## BEGIN Data entries

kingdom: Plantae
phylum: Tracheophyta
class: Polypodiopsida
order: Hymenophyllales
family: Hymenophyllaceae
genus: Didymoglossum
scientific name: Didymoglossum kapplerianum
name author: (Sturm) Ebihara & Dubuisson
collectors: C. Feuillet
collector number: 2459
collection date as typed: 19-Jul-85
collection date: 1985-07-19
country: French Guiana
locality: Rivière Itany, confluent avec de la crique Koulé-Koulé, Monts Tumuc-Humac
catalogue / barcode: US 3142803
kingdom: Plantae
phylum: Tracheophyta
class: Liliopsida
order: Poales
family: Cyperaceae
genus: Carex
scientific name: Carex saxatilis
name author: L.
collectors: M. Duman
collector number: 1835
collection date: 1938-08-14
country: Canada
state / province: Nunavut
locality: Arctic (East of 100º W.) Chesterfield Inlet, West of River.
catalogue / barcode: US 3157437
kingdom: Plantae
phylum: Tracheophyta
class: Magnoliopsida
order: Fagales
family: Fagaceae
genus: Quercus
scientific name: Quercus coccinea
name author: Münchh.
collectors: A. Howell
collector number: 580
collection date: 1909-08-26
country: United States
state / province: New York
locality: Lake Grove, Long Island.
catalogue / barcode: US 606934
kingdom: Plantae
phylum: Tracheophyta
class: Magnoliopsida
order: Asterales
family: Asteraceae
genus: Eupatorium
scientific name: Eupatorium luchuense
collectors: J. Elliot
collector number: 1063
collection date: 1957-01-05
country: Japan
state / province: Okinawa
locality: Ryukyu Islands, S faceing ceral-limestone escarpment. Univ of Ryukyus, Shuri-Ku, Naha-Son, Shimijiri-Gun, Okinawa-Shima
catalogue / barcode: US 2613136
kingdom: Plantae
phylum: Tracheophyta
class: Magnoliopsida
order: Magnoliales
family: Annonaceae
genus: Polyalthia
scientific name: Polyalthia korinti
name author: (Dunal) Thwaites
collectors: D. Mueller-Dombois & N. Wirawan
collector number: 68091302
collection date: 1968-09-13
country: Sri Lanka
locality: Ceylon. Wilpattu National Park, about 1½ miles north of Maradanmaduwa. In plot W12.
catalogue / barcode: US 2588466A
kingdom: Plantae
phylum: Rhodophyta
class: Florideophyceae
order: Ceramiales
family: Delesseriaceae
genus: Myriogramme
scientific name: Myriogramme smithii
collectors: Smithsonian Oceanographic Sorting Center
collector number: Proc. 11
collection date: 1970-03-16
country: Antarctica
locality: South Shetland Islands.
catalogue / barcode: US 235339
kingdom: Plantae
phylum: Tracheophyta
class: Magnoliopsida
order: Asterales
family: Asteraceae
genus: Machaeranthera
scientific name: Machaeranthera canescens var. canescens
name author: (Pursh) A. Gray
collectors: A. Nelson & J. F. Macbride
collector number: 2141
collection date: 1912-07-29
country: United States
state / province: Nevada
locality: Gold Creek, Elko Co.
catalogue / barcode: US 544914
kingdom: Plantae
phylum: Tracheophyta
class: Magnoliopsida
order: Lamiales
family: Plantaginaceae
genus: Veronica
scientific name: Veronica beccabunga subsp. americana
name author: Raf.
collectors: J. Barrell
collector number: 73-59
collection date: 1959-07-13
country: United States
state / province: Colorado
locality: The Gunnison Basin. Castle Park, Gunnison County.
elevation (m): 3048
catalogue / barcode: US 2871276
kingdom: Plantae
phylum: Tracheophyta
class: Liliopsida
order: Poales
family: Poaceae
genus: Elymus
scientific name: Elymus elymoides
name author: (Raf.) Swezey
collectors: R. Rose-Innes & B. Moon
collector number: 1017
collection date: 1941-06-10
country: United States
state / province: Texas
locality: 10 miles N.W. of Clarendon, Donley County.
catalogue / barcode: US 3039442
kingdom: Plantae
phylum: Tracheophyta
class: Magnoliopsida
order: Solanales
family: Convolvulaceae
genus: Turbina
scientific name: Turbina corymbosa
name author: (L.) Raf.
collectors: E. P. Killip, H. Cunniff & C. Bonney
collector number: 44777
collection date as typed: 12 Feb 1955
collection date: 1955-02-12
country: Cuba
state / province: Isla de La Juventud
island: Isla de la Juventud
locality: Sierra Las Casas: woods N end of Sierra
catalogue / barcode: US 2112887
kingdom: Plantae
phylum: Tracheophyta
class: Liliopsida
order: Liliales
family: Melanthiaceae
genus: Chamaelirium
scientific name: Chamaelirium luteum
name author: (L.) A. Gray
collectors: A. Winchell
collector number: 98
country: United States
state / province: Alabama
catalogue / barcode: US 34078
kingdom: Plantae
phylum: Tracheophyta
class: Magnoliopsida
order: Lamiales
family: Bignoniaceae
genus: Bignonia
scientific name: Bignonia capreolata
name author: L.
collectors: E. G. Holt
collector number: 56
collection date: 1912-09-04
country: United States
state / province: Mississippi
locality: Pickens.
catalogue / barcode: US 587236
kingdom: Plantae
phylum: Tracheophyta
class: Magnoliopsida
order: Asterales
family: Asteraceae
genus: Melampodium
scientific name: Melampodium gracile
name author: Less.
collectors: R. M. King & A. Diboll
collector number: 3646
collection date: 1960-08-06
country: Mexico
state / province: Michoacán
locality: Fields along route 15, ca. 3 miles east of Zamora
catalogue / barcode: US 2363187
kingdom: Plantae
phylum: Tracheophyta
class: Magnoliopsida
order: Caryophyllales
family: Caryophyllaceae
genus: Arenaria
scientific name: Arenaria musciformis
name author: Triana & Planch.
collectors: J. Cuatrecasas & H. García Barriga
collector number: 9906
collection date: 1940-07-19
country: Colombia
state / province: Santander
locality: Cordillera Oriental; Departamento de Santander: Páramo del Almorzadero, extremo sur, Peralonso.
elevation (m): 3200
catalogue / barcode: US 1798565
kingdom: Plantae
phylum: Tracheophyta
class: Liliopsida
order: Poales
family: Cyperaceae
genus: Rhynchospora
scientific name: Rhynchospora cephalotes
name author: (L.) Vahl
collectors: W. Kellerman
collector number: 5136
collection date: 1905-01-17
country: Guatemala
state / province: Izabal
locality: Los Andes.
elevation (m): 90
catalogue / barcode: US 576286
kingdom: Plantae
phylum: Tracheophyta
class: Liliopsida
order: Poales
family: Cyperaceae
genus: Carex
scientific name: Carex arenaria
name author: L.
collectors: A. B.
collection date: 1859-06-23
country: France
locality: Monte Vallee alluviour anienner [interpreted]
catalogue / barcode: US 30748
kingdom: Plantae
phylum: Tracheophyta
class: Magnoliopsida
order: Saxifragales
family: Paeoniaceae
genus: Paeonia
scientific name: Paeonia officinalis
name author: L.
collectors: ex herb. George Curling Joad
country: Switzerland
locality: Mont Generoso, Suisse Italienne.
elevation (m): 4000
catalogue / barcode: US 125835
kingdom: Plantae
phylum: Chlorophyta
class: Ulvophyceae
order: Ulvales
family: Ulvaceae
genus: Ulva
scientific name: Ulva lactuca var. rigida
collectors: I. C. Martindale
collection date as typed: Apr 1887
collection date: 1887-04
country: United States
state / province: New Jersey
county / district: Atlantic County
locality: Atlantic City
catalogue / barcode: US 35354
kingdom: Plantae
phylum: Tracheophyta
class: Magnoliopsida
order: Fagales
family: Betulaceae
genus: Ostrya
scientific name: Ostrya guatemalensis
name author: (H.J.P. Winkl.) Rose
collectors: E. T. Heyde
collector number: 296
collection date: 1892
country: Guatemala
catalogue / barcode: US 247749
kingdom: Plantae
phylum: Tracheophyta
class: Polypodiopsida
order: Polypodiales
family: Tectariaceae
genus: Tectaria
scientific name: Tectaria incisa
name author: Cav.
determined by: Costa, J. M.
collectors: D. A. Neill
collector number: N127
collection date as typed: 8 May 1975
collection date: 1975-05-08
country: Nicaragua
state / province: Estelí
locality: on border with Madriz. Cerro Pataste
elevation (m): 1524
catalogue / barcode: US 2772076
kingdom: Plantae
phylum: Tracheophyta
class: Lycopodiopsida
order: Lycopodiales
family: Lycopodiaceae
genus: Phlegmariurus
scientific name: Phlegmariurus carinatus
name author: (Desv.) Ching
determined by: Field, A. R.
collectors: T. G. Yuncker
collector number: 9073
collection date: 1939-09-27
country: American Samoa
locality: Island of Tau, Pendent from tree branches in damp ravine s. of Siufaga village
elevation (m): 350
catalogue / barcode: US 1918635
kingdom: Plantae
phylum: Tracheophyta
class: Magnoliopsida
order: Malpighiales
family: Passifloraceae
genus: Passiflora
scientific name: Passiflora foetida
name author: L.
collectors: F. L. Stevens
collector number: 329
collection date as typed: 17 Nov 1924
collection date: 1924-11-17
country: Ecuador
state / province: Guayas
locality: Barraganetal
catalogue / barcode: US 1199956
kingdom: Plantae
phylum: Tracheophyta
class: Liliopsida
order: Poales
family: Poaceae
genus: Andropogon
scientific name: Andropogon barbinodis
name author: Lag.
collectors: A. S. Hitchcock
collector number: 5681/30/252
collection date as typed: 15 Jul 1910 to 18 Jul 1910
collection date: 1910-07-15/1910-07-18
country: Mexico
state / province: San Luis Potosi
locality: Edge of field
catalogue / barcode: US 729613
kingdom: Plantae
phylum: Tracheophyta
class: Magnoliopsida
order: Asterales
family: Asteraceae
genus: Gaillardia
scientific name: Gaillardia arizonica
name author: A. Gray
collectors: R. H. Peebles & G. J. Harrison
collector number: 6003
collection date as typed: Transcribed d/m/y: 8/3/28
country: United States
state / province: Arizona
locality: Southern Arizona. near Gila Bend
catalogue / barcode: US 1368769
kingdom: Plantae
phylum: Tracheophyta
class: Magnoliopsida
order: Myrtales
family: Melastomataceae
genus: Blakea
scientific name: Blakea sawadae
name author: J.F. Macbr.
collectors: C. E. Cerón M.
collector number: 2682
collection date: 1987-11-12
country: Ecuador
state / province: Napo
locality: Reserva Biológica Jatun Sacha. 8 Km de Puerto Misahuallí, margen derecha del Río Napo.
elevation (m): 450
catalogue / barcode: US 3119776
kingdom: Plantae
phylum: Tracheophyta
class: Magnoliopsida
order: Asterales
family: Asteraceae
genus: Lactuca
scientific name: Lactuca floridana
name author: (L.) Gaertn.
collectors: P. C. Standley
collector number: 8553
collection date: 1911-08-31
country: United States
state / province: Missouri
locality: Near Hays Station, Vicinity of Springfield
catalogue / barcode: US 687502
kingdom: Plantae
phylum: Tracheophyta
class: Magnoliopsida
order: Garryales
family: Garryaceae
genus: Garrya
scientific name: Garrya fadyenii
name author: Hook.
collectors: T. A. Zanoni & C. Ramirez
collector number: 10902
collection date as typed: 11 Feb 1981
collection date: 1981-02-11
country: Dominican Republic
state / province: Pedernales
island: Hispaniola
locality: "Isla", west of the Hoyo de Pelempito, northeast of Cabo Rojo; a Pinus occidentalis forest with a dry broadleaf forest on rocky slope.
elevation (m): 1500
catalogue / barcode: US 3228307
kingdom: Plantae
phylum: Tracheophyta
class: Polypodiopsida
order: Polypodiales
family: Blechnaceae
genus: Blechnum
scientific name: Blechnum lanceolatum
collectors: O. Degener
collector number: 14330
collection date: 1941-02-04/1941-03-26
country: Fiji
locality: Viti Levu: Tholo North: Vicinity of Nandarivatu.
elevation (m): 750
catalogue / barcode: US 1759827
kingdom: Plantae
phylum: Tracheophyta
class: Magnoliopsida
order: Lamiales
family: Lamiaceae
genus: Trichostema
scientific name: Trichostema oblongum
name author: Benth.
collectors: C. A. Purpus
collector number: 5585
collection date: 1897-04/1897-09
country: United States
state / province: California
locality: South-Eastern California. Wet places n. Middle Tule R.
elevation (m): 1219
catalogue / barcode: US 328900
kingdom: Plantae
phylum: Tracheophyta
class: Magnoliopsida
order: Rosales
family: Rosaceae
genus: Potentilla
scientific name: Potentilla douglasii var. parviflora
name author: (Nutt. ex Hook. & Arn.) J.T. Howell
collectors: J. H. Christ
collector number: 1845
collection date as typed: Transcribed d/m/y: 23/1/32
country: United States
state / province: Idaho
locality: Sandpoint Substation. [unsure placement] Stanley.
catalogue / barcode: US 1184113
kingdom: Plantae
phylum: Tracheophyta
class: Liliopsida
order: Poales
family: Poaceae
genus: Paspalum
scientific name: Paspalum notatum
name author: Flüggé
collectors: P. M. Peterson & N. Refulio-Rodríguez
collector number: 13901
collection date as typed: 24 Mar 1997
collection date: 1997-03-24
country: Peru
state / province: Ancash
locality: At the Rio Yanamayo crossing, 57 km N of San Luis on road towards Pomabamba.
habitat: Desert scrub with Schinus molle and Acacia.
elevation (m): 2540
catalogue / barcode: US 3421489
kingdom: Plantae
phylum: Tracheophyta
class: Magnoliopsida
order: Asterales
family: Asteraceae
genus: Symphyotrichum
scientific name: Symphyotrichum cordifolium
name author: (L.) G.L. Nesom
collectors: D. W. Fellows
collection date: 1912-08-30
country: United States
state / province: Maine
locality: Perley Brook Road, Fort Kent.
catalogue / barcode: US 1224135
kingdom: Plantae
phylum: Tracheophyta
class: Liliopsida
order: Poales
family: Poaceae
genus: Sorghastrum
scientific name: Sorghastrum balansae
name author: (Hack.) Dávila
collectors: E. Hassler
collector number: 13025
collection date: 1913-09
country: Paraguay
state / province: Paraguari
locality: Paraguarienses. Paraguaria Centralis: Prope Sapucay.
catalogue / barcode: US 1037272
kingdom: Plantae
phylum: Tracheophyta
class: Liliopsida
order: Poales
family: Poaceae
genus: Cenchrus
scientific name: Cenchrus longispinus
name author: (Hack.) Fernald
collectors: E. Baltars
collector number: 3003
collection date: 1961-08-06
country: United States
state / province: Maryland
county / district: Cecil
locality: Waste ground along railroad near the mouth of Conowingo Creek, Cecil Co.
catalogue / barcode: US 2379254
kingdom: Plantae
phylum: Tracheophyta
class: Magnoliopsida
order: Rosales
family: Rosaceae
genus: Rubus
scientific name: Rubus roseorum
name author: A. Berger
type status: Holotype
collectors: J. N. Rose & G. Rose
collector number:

## END Data entries

- [Written exercise]: Rewrite the listing from the line with "collection date as typed: 11 Feb 1981" to the line with "collector number: 5585", changing "catalogue / barcode" to "catalog number" and leaving everything else unchanged.

- [Task answer]:
collection date as typed: 11 Feb 1981
collection date: 1981-02-11
country: Dominican Republic
state / province: Pedernales
island: Hispaniola
locality: "Isla", west of the Hoyo de Pelempito, northeast of Cabo Rojo; a Pinus occidentalis forest with a dry broadleaf forest on rocky slope.
elevation (m): 1500
catalog number: US 3228307
kingdom: Plantae
phylum: Tracheophyta
class: Polypodiopsida
order: Polypodiales
family: Blechnaceae
genus: Blechnum
scientific name: Blechnum lanceolatum
collectors: O. Degener
collector number: 14330
collection date: 1941-02-04/1941-03-26
country: Fiji
locality: Viti Levu: Tholo North: Vicinity of Nandarivatu.
elevation (m): 750
catalog number: US 1759827
kingdom: Plantae
phylum: Tracheophyta
class: Magnoliopsida
order: Lamiales
family: Lamiaceae
genus: Trichostema
scientific name: Trichostema oblongum
name author: Benth.
collectors: C. A. Purpus
collector number: 5585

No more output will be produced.